New evidence that sports supplement “Craze” contains a meth-like synthetic drug that’s never been tested on humans

The secret ingredient does not exist in nature.
The secret ingredient does not exist in nature.
Image: CRAZE
By
We may earn a commission from links on this page.

If you’re in the mood to experiment with a powerful synthetic drug, pick yourself up a tub of Craze, bodybuilding.com’s 2012 pick for pre-workout supplement of the year. You “have NOT Experienced Workout Energy Like This,” promises the supplement’s maker.

There’s a very good reason for that: There is a methamphetamine-like stimulant in Craze, a synthetic drug called N,alpha diethylphenylethylamine, that has never been tested on humans, alleges a paper published by researchers from NSF International, Harvard Medical School and the National Institute for Public Health and the Environment in the Netherlands. The synthetic drug is not listed in the product’s ingredients, the researchers note.

“Alarmingly we have found a drug in a mainstream sports supplement that has never been studied in humans,” Dr. Pieter Cohen, assistant professor of medicine at Harvard Medical School, said in a prepared statement. “The health risk of using supplements adulterated with a drug should not be underestimated.”

N,alpha-diethylphenylethylamine (N,a-DEPEA) looks like meth, but isn’t as powerful, say researchers.
Image: NSF international

Though the makers of CRAZE, Driven Sports, claim that the active ingredient in their supplement comes from “dendrobium orchid extract,” said the statement, researchers could find no evidence that the substance they found in CRAZE comes from orchids or even that it exists anywhere in nature, leading them to conclude that it’s a synthetic drug.

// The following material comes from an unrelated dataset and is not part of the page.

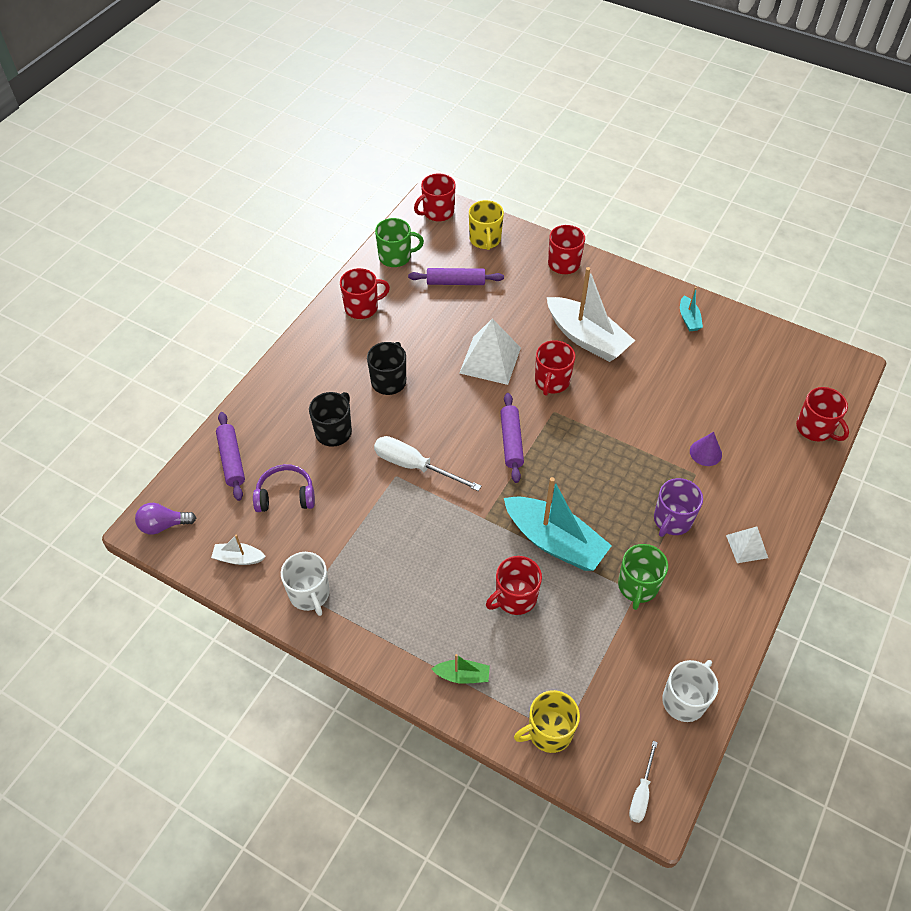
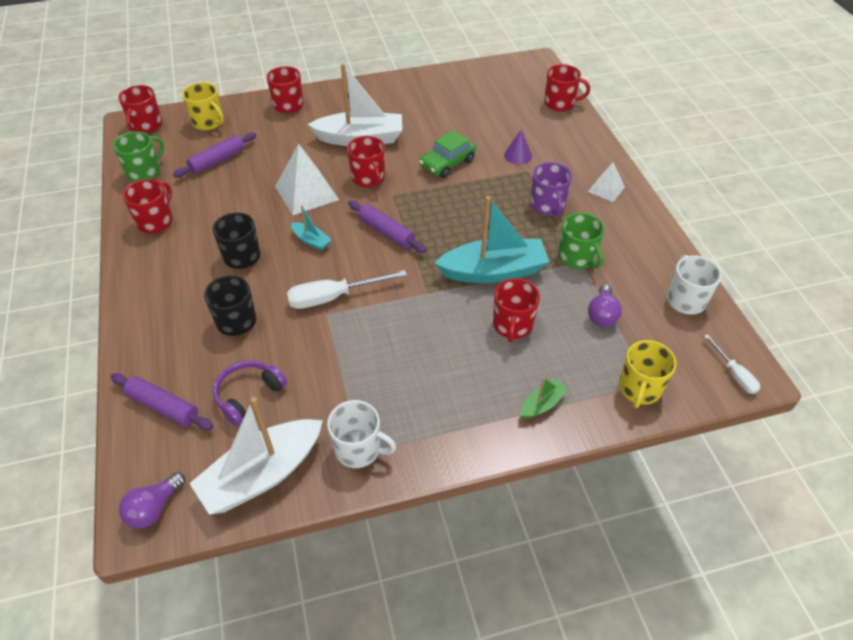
camera: 45 degrees left, 5 degrees down
(238, 558) = (262, 474): white boat -> white boat, size x2.19
(596, 650) = (602, 314): none -> purple light bulb
(633, 415) = (447, 163): none -> green car
(688, 319) = (413, 90): turquoise boat -> turquoise boat (311, 241)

Driven Sports has faced such allegations before. In June and July it published a series of analyses by Avomeen Analytical Services, a lab in Ann Arbor, Michigan, that tested several varieties of Craze and reported finding no N,alpha diethylphenylethylamine in any of them. The company said in July that “Craze conforms to all US federal regulatory requirements and is proven safe when used as directed.”

Avomeen told Quartz that it cannot discuss work undertaken for a client.

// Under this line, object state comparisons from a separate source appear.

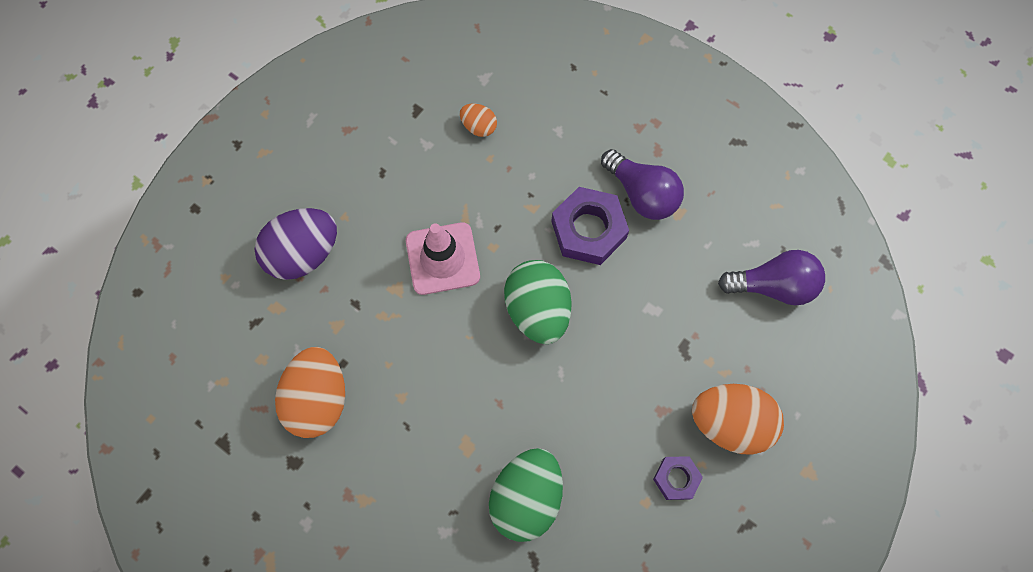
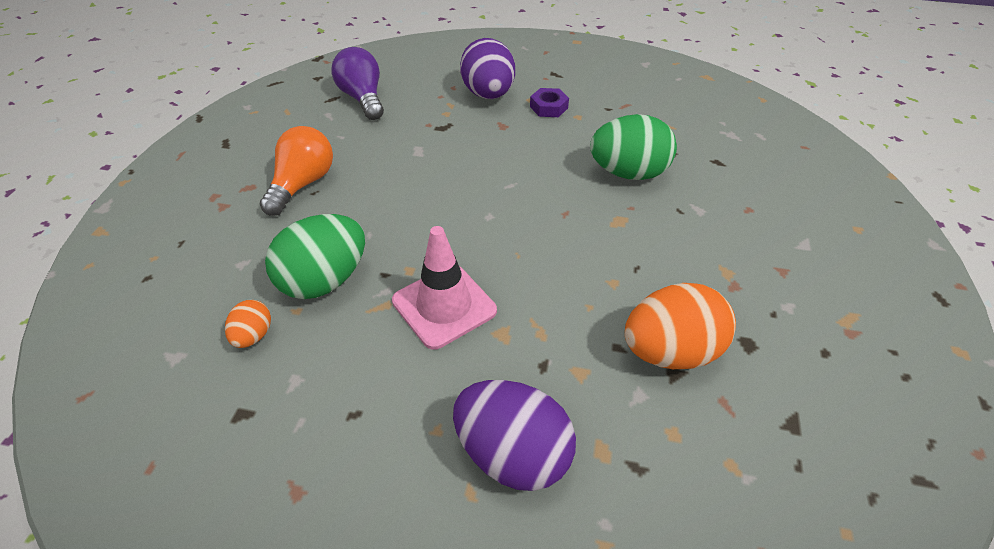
camera: 115 degrees left, 25 degrees down
(537, 310) = (460, 216): green egg -> green egg (324, 281)
(588, 230) = (357, 207): purple nut -> none
(642, 194) = (302, 184): purple light bulb -> orange light bulb
(730, 423) = (488, 94): orange egg -> purple egg

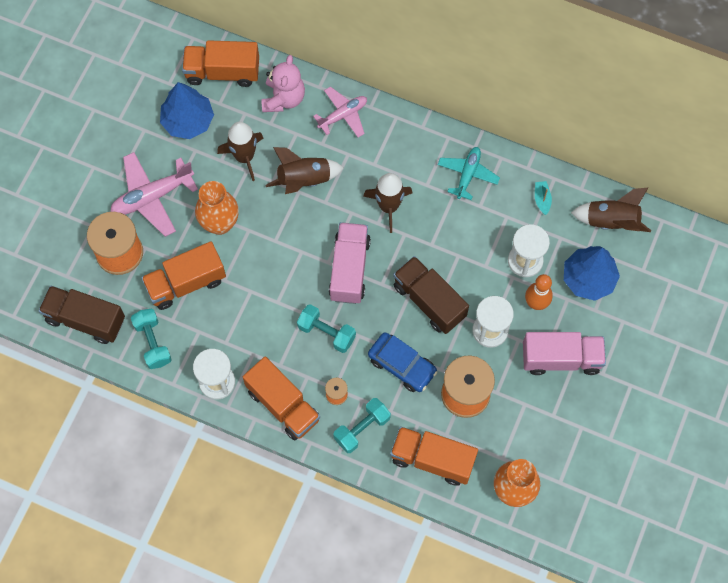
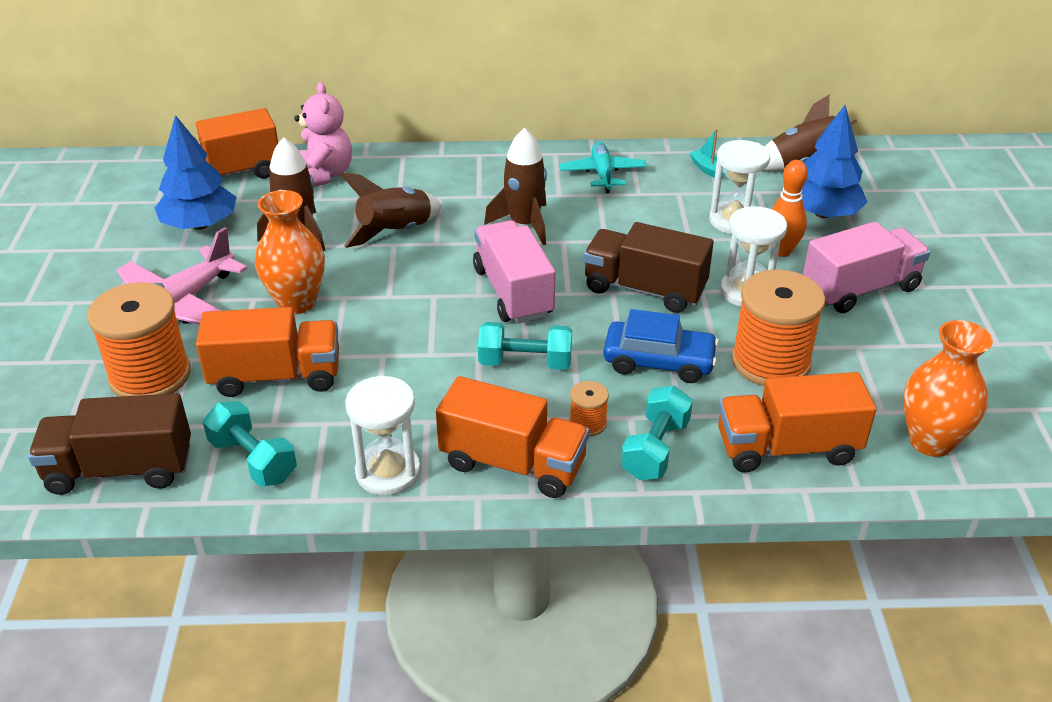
camera: 25 degrees left, 30 degrees down
(186, 283) = (276, 376): orange truck -> orange truck turned 135 degrees counterclockwise
(343, 115) = (411, 169): pink plane -> none

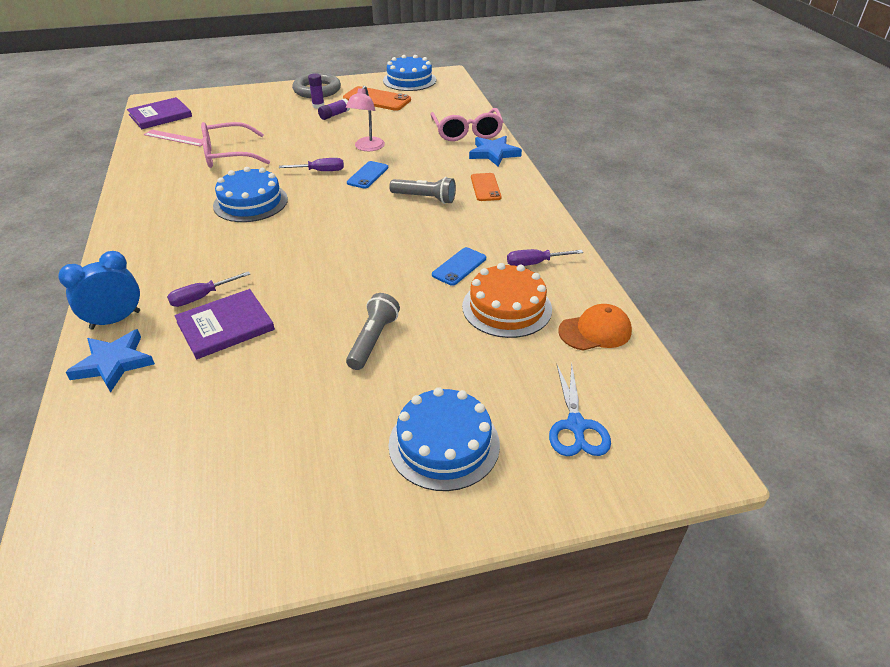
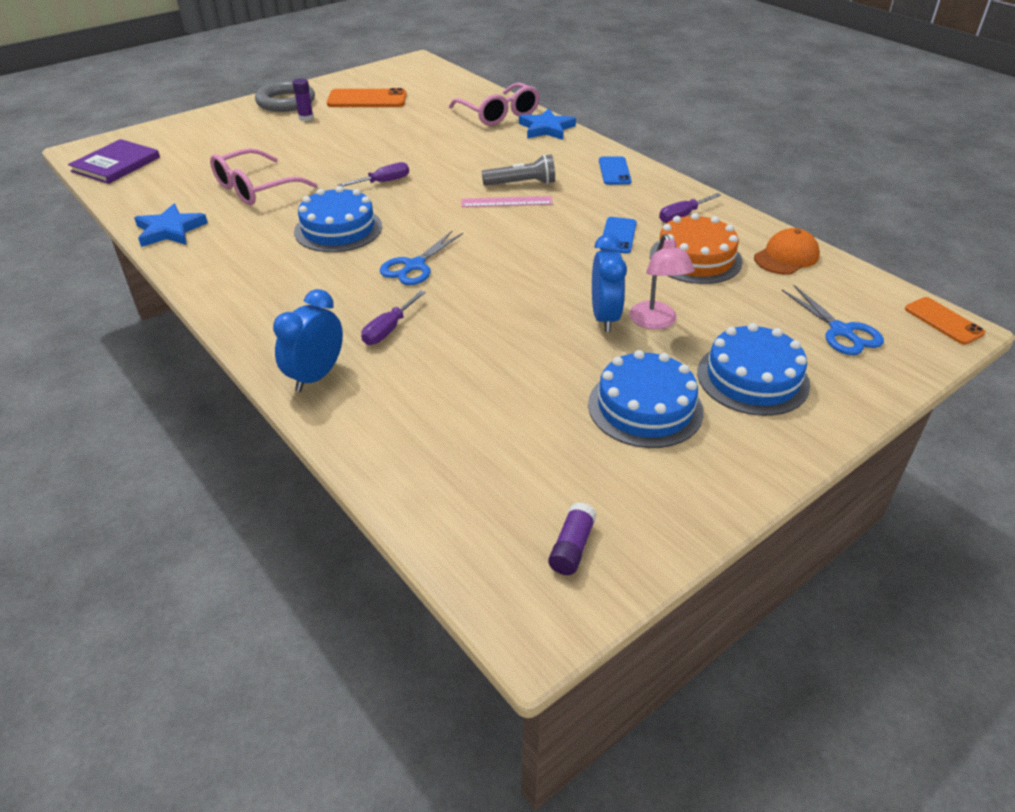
camera: 25 degrees left, 0 degrees up
(113, 363) = (362, 414): blue star -> blue star (170, 230)
(175, 138) = (166, 184): pink ruler -> pink ruler (506, 202)
(225, 326) = (445, 347): purple book -> none
(273, 248) = (414, 266): none -> blue scissors
(334, 115) = (336, 124): purple glue stick -> purple glue stick (572, 547)
(367, 148) = (409, 149): pink lamp -> pink lamp (656, 322)
(368, 175) = (439, 175): blue phone -> blue phone (614, 171)
(373, 340) = (604, 317): grey flashlight -> blue clock
(409, 80) = (382, 74): blue cake -> blue cake (645, 407)
(485, 187) = (570, 161): orange phone -> orange phone (943, 321)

Craze was invented by Matt Cahill, who faces federal charges for other questionable weight loss and fitness products. In the wake of an investigation of his company by USA Today, several retailers have withdrawn the supplements from sale.

Update: After publication we reached Marc Ullman, of law firm Ullman, Shapiro and Ullman LLP, which represents Driven Sports. Ullman said the NSF International study presented too little data to allow others to check the methodology and lacked a “reference standard,” a substance used as a comparison in evaluating new substances. The researchers, he says, also didn’t clarify whether they tested for another form of diethylphenylethylamine (N,beta-DEPEA), which he said would show up as the alpha form (N,alpha-DEPEA) in tests that don’t try to distinguish the two. Unlike the alpha form, the beta form “doesn’t have methamphetamine-like activity,” Ullman told Quartz. “It’s just grossly irresponsible for these authors to make the claim that CRAZE contains a designer drug.” We have also contacted NSF International for comment. 

Note: This article was updated from an earlier version to include references to the previous tests performed on behalf of Driven Sports and the USA Today investigation, and the comment from Avomeen.